Pure Exotik musste das sein. Ein Feiertag der Nation, an dem die Nation sich selbst tatsächlich feiert. Nationalstolz und Nationalfarben, die in einem ungeraden Kalenderjahr zur Schau getragen werden. Feuerwerk, das man bewundern und abfeuern kann, ohne dass Kälte bedingtes Zittern die Erfahrung stört.

Also wurden Pläne geschmiedet. Sollte man auf eine Parade gehen, die im Nordteil der Stadt stattfand? Und sollte man sich das große Feuerwerk am Abend Downtown, oder lieber von einem Hügel anschauen? Was bietet die spektakulärere Aussicht?
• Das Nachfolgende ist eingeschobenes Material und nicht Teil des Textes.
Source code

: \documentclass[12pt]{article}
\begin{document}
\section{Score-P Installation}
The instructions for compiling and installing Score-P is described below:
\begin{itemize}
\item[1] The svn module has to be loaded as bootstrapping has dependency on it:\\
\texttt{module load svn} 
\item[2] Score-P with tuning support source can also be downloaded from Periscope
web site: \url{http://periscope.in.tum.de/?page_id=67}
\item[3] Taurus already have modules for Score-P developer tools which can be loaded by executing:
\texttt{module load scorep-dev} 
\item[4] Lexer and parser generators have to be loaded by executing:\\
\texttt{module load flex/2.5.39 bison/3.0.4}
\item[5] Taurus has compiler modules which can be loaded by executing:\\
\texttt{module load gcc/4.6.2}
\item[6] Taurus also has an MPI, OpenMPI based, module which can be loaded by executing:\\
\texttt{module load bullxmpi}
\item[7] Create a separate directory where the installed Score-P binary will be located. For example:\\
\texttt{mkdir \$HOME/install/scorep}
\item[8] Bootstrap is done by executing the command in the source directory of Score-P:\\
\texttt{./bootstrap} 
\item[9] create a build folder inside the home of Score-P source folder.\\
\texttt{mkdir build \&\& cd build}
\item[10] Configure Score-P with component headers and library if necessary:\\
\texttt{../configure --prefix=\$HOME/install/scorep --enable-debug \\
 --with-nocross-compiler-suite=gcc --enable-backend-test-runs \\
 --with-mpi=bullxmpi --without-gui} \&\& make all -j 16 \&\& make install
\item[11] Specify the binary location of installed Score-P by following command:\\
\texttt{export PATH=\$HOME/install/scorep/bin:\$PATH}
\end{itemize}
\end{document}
Am dritten Juli fiel die Entscheidung: Ein typisch amerikanisches BBQ den ganzen Tag über, und abends würde dann das Feuerwerk genossen. Wo genau konnte man ja immer noch entscheiden. Das BBQ würde auch schon mittags losgehen, schließlich ist day-drinking am Fourth of July so amerikanisch wie Schusswaffen und kein Gesundheitssystem.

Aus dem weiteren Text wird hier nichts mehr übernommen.